Exercise prompt: For the entries that follow, retype exactly the lines from the one containing "work with you" to the one containing "difference is just one rupee.", inclusive, and only those. Images stay out of the copy.

Collected data entries:
=======

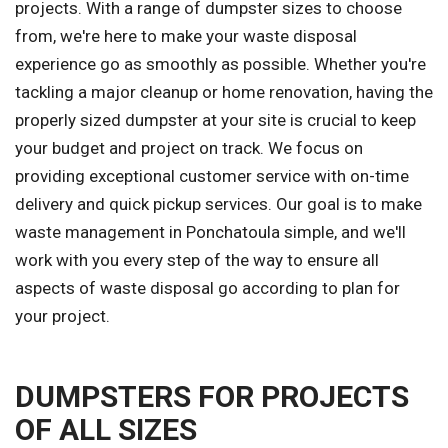
projects. With a range of dumpster sizes to choose
from, we're here to make your waste disposal
experience go as smoothly as possible. Whether you're
tackling a major cleanup or home renovation, having the
properly sized dumpster at your site is crucial to keep
your budget and project on track. We focus on
providing exceptional customer service with on-time
delivery and quick pickup services. Our goal is to make
waste management in Ponchatoula simple, and we'll
work with you every step of the way to ensure all
aspects of waste disposal go according to plan for
your project.
DUMPSTERS FOR PROJECTS
OF ALL SIZES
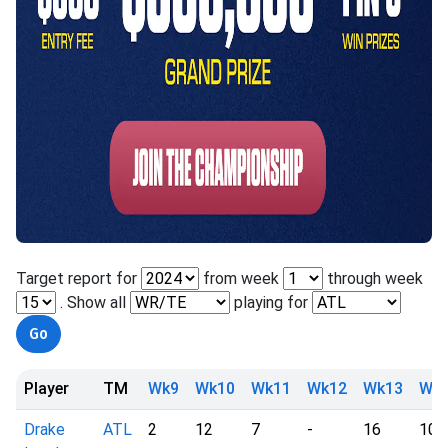
Target report for
from week
through week
. Show all
playing for
Player
TM
Wk9
Wk10
Wk11
Wk12
Wk13
Wk
Drake
ATL
2
12
7
-
16
10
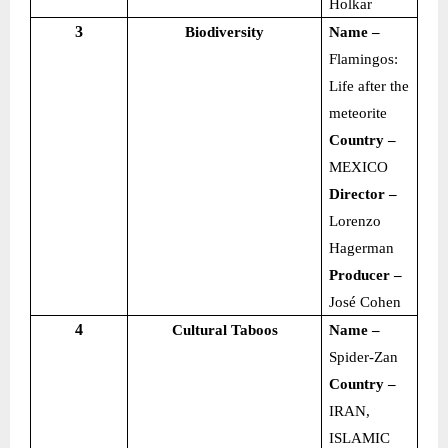
Holkar
3
Biodiversity
Name –
Flamingos:
Life after the
meteorite
Country –
MEXICO
Director –
Lorenzo
Hagerman
Producer –
José Cohen
4
Cultural Taboos
Name –
Spider-Zan
Country –
IRAN,
ISLAMIC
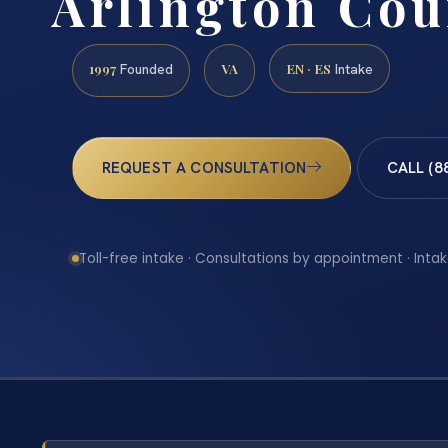
Arlington Cou
1997
VA
EN · ES
Founded
Intake
REQUEST A CONSULTATION
CALL (8
Toll-free intake · Consultations by appointment · Intak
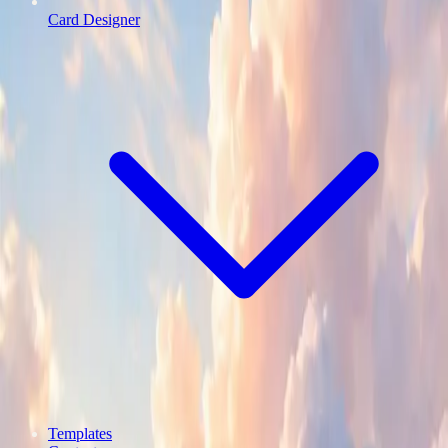
Card Designer
Templates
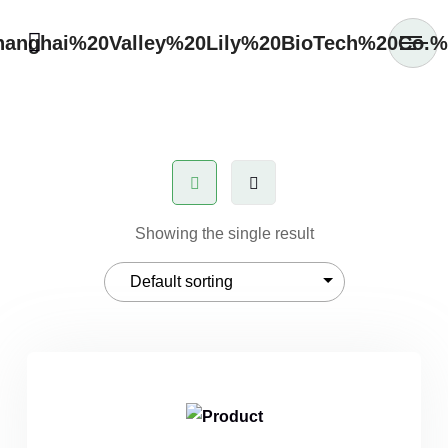
Showing the single result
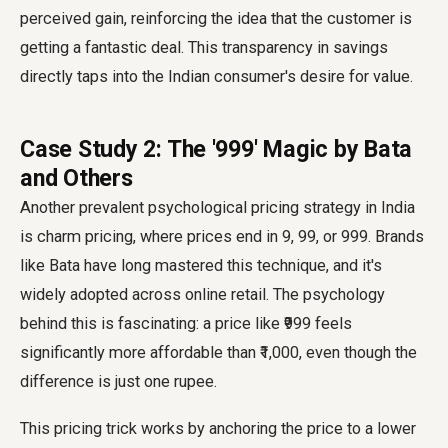
perceived gain, reinforcing the idea that the customer is
getting a fantastic deal. This transparency in savings
directly taps into the Indian consumer's desire for value.
Case Study 2: The '₹999' Magic by Bata
and Others
Another prevalent psychological pricing strategy in India
is charm pricing, where prices end in 9, 99, or 999. Brands
like Bata have long mastered this technique, and it's
widely adopted across online retail. The psychology
behind this is fascinating: a price like ₹999 feels
significantly more affordable than ₹1,000, even though the
difference is just one rupee.
This pricing trick works by anchoring the price to a lower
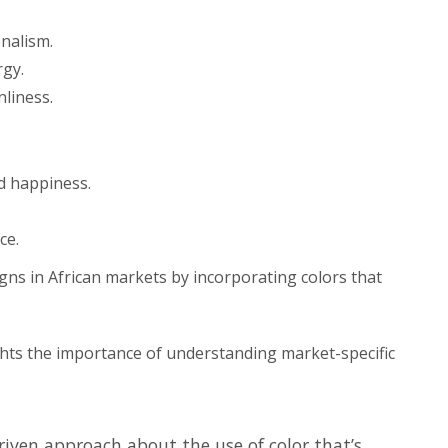
nalism.
rgy.
nliness.
d happiness.
ce.
igns in African markets by incorporating colors that
hts the importance of understanding market-specific
iven approach about the use of color that’s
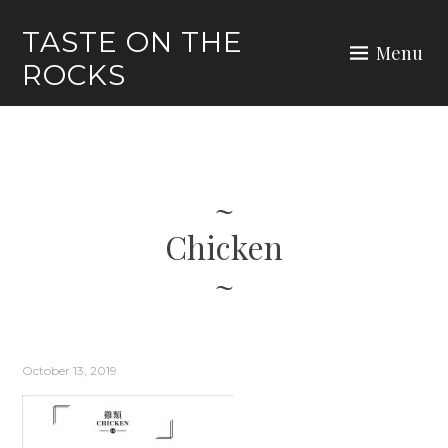
Skip
TASTE ON THE
to
Menu
ROCKS
content
Chicken
October 13, 2019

=======

Output of the task:
work with you every step of the way to ensure all
aspects of waste disposal go according to plan for
your project.
DUMPSTERS FOR PROJECTS
OF ALL SIZES
Target report for
from week
through week
. Show all
playing for
Player
TM
Wk9
Wk10
Wk11
Wk12
Wk13
Wk
Drake
ATL
2
12
7
-
16
10
Holkar
3
Biodiversity
Name –
Flamingos:
Life after the
meteorite
Country –
MEXICO
Director –
Lorenzo
Hagerman
Producer –
José Cohen
4
Cultural Taboos
Name –
Spider-Zan
Country –
IRAN,
ISLAMIC
Arlington Cou
1997
VA
EN · ES
Founded
Intake
REQUEST A CONSULTATION
CALL (8
Toll-free intake · Consultations by appointment · Intak
Card Designer
Templates
Showing the single result
perceived gain, reinforcing the idea that the customer is
getting a fantastic deal. This transparency in savings
directly taps into the Indian consumer's desire for value.
Case Study 2: The '₹999' Magic by Bata
and Others
Another prevalent psychological pricing strategy in India
is charm pricing, where prices end in 9, 99, or 999. Brands
like Bata have long mastered this technique, and it's
widely adopted across online retail. The psychology
behind this is fascinating: a price like ₹999 feels
significantly more affordable than ₹1,000, even though the
difference is just one rupee.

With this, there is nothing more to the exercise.